La fabuleuse découverte du toumo

Alexandra David-Néel et son fils adoptif, Yongden

Indiana Jones était une femme ! Oui, vous avez bien lu, je parle d’Alexandra David-Néel, une exploratrice que j’admire et qui m’a beaucoup inspiré. Cette aventurière mena une vie extraordinaire : lassée par sept années de mariage, et peu encline à devenir mère de famille, elle décida un beau jour de partir explorer l’Asie. En 1924, elle fut la première occidentale à pénétrer clandestinement dans Lhassa, la capitale du Tibet, à une époque où les étrangers qui bravaient cet interdit risquaient la peine de mort. Pour réussir cet exploit, Alexandra David-Nel se déguisa : elle recouvrit son visage de suie, apprit le tibétain, se fit passer pour une mendiante… tout en cachant sous ses haillons un pistolet. Son récit est souvent drôle, preuve en est le soir où Alexandra et son fils adoptifs, Yongden, sont invités par des paysans à un « repas de fête »… qu’ils sont obligés d’honorer si Alexandra ne veut pas être démasquée !

Lors de son voyage initiatique, Alexandra David-Néel ne se contenta pas de changer d »identité, elle reçut également les enseignements des plus grands maîtres spirituels du Tibet, dont le 13e dalaï-lama. Elle s’initia au bouddhisme tantrique, une spiritualité ésotérique appelée vajrayana. Cette spiritualité se retrouve dans le Moine de Samarcande, (le désert du Taklamakan ayant appartenu à l’Empire du Tibet) et elle est, comme je l’expliquais dans un article précédent, source de malentendus en Occident.

Le bouddhisme tantrique tibétain est en effet une voie spirituelle qui a révolutionné le bouddhisme traditionnel tel qu’on le pratiquait en Inde et en Asie du Sud-Est au sens où, qu’on soit moine, laïc ou même hors-la-loi, il est question d’atteindre l’Éveil en une seule vie sans passer par de multiples renaissances, à condition de se soumettre à des pratiques ésotériques rigoureuses : méditations, récitations de mantras, visualisions de divinités tantriques appelées yidams qui ne font qu’une avec le yogi, telles que Dorje Naldjorma, Prajnaparamita ou Tara… des divinités souvent féminines, très valorisées, le principe féminin symbolisant la sagesse. On peut admirer les peintures de ces divinités tantriques dans les grottes de Mogao.

Point important, à la différence de ce qui se pratique au sein d’un culte polythéiste égyptien, grec ou romain, le yidam n’est pas visualisé comme une divinité extérieure à soi qu’on vénère via des sacrifices, mais comme une divinité qui est en soi, et avec laquelle on s’unit symboliquement, pour le bien de tous les êtres. L’idée n’est plus, comme dans le bouddhisme traditionnel, de se détacher des désirs et autres pulsions sexuelles, mais de les sublimer à travers des yogas tantriques tels que « le feu interne », le toumo, une discipline particulièrement spectaculaire.

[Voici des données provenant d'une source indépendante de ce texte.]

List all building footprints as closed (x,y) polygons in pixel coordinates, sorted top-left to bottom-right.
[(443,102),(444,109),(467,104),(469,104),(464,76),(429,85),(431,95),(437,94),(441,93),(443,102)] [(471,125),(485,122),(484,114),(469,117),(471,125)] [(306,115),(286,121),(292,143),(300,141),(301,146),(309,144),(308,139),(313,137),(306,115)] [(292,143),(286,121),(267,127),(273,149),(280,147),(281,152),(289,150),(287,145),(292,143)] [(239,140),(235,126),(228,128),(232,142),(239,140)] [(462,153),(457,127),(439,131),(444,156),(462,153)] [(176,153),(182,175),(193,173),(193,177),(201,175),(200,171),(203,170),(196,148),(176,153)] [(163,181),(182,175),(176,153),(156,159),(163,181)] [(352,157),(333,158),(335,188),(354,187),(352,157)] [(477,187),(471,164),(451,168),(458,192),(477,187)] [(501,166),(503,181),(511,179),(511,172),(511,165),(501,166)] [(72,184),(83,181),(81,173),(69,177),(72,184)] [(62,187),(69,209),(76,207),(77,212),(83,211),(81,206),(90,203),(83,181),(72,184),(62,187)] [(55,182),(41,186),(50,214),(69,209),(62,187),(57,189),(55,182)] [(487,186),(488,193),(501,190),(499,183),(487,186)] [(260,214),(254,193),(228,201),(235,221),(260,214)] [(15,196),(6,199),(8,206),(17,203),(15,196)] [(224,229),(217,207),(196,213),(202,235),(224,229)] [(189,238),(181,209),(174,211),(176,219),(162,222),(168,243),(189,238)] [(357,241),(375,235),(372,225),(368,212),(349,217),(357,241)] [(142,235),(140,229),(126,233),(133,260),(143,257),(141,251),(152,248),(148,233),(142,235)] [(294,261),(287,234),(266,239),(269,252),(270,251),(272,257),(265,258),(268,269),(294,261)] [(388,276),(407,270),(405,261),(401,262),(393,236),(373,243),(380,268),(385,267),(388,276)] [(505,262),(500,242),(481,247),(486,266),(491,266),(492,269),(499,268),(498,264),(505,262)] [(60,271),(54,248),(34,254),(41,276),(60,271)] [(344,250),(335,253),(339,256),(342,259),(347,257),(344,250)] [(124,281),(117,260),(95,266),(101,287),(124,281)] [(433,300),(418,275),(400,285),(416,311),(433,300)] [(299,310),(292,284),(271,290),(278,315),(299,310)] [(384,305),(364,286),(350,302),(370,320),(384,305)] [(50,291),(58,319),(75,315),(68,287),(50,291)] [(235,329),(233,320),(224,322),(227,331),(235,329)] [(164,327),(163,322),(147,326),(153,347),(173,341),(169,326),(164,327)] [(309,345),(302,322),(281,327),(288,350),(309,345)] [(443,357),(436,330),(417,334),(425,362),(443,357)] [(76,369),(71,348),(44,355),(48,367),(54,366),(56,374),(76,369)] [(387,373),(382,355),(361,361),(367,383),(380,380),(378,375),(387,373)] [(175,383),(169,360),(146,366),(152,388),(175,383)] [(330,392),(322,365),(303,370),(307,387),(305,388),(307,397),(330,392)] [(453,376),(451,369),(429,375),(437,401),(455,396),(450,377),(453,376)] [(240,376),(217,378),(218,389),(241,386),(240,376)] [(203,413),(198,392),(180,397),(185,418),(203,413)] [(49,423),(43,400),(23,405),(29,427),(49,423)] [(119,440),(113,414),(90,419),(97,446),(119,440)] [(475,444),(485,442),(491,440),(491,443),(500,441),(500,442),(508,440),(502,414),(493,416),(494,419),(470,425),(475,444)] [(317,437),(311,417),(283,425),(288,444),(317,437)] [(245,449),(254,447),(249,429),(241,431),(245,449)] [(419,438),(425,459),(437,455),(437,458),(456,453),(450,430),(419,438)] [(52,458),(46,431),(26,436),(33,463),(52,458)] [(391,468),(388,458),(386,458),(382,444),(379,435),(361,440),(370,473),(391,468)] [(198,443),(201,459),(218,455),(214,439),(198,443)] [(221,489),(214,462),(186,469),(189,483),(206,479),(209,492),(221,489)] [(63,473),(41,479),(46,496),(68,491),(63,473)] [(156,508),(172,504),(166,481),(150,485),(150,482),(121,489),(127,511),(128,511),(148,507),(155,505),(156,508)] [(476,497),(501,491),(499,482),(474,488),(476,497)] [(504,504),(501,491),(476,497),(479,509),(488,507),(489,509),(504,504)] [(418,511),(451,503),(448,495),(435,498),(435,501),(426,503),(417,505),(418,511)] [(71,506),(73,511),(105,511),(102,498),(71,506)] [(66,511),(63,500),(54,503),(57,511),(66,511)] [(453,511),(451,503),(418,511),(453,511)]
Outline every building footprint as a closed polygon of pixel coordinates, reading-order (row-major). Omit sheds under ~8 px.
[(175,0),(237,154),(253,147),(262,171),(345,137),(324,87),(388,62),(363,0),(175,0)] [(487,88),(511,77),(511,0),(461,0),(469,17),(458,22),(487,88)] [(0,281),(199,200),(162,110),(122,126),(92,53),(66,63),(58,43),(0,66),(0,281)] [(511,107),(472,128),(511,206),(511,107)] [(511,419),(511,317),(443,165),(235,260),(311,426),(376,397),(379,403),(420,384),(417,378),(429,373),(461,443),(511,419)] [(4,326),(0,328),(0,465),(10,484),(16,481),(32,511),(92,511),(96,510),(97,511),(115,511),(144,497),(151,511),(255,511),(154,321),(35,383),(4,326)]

Alexandra David-Néel fut la première occidentale à rapporter l’existence de ce tantra permettant de survivre dans les montagnes de l’Himalaya, et qui fut pratiqué par Milarépa en personne, le mystique dont je vous parlais dans cet article. Un jour, alors qu’elle avait très froid, Alexandra David-Néel utilisa le toumo pour se réchauffer. À son retour en Europe, personne ne prit au sérieux son récit… jusqu’au jour où d’autres occidentaux confirmèrent l’existence de cette pratique décrite dans un des livres de l’exploratrice, Mystiques et magiciens du Tibet :

Par une nuit d’hiver où la lune brille, ceux qui se croient capables de subir victorieusement l’épreuve, se rendent, avec leur maître, sur le bord d’un cours d’eau non gelé (…) Les candidats au titre de Repa, complètement nus s’assoient sur le sol, les jambes croisées. Des draps sont plongés dans l’eau glacée, ils y gèlent et en ressortent raides. Chacun des disciples en enroule un autour de lui et doit le dégeler et le sécher sur son corps (note : c’est la « technique du drap mouillé », d’un mètre sur deux, plongé dans l’eau froide et dégoulinant, les moines s’en couvrent le corps presque nu et méditent. Une vapeur apparaît en 3 à 5 minutes, et le drap est asséché en 45 minutes. Les moines répètent l’opération trois fois par nuit, parfois à une température inférieure à 0°C). Dès que le linge est sec, on le replonge dans l’eau et le candidat s’en enveloppe de nouveau. L’opération se poursuit, jusqu’au lever du jour. Alors celui qui a séché le plus grand nombre de draps est proclamé le premier du concours.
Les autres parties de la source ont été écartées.